What is needed: Output each record exactly, excluding pictures.
**********
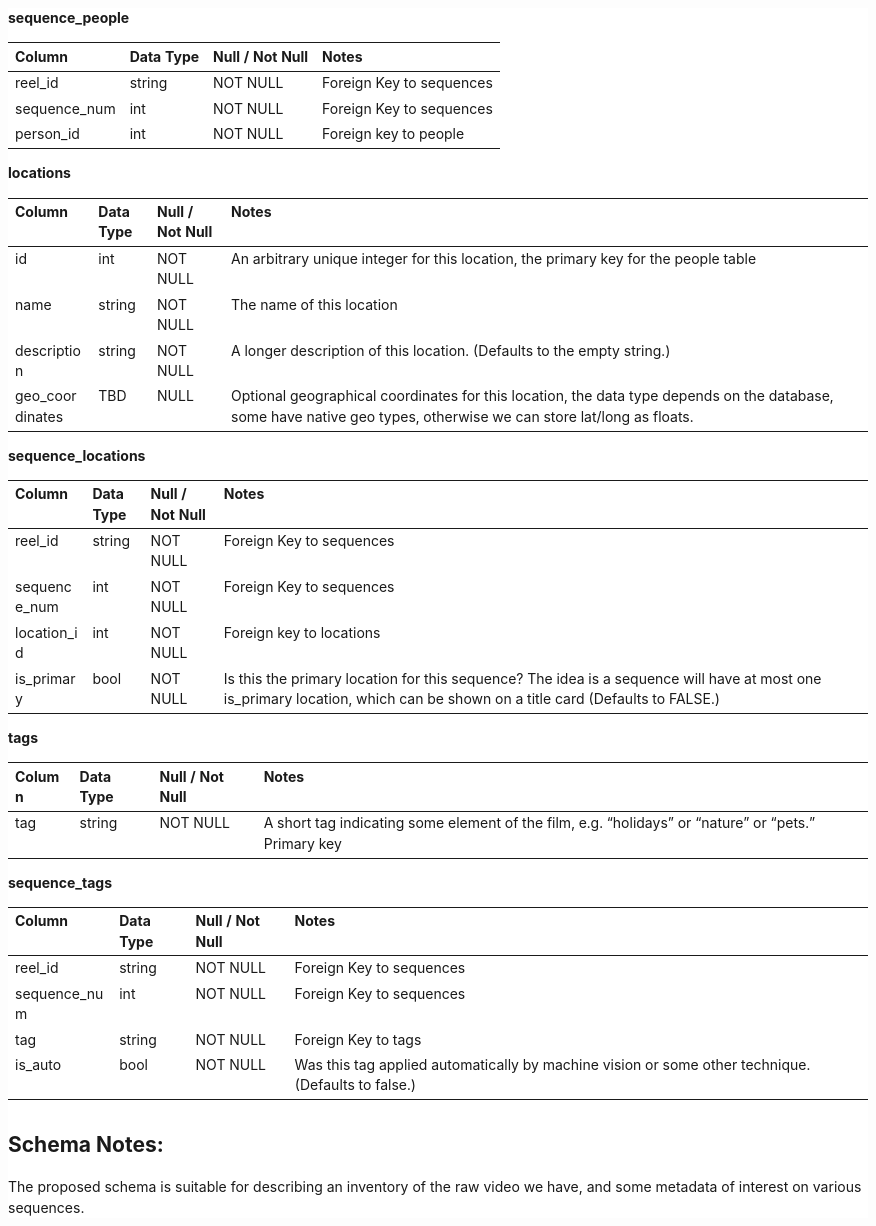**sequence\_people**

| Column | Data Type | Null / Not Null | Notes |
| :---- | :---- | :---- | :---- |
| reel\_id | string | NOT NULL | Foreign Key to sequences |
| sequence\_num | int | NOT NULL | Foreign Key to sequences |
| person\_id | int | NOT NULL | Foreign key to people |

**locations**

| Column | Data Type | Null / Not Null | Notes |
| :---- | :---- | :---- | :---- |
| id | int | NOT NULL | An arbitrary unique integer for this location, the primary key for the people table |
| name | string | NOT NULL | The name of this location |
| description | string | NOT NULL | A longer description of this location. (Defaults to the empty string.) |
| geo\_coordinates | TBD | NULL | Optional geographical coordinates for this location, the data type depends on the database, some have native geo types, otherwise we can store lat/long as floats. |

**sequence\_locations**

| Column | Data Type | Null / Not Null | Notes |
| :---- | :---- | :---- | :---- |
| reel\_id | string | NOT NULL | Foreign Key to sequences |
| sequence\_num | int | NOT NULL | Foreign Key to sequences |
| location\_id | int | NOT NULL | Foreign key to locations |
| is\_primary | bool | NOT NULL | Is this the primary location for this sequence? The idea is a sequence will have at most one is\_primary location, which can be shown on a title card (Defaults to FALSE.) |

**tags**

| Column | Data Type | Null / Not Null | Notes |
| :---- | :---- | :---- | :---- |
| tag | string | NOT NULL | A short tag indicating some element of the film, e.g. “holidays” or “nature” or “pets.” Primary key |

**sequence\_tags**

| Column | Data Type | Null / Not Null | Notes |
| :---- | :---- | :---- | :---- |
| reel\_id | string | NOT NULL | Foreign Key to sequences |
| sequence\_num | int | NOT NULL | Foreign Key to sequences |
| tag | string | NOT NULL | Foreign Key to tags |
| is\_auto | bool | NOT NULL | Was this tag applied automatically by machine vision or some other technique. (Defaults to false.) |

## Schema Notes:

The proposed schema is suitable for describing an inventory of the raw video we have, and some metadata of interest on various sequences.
**********
Result of this exercise:
**sequence\_people**

| Column | Data Type | Null / Not Null | Notes |
| :---- | :---- | :---- | :---- |
| reel\_id | string | NOT NULL | Foreign Key to sequences |
| sequence\_num | int | NOT NULL | Foreign Key to sequences |
| person\_id | int | NOT NULL | Foreign key to people |

**locations**

| Column | Data Type | Null / Not Null | Notes |
| :---- | :---- | :---- | :---- |
| id | int | NOT NULL | An arbitrary unique integer for this location, the primary key for the people table |
| name | string | NOT NULL | The name of this location |
| description | string | NOT NULL | A longer description of this location. (Defaults to the empty string.) |
| geo\_coordinates | TBD | NULL | Optional geographical coordinates for this location, the data type depends on the database, some have native geo types, otherwise we can store lat/long as floats. |

**sequence\_locations**

| Column | Data Type | Null / Not Null | Notes |
| :---- | :---- | :---- | :---- |
| reel\_id | string | NOT NULL | Foreign Key to sequences |
| sequence\_num | int | NOT NULL | Foreign Key to sequences |
| location\_id | int | NOT NULL | Foreign key to locations |
| is\_primary | bool | NOT NULL | Is this the primary location for this sequence? The idea is a sequence will have at most one is\_primary location, which can be shown on a title card (Defaults to FALSE.) |

**tags**

| Column | Data Type | Null / Not Null | Notes |
| :---- | :---- | :---- | :---- |
| tag | string | NOT NULL | A short tag indicating some element of the film, e.g. “holidays” or “nature” or “pets.” Primary key |

**sequence\_tags**

| Column | Data Type | Null / Not Null | Notes |
| :---- | :---- | :---- | :---- |
| reel\_id | string | NOT NULL | Foreign Key to sequences |
| sequence\_num | int | NOT NULL | Foreign Key to sequences |
| tag | string | NOT NULL | Foreign Key to tags |
| is\_auto | bool | NOT NULL | Was this tag applied automatically by machine vision or some other technique. (Defaults to false.) |

## Schema Notes:

The proposed schema is suitable for describing an inventory of the raw video we have, and some metadata of interest on various sequences.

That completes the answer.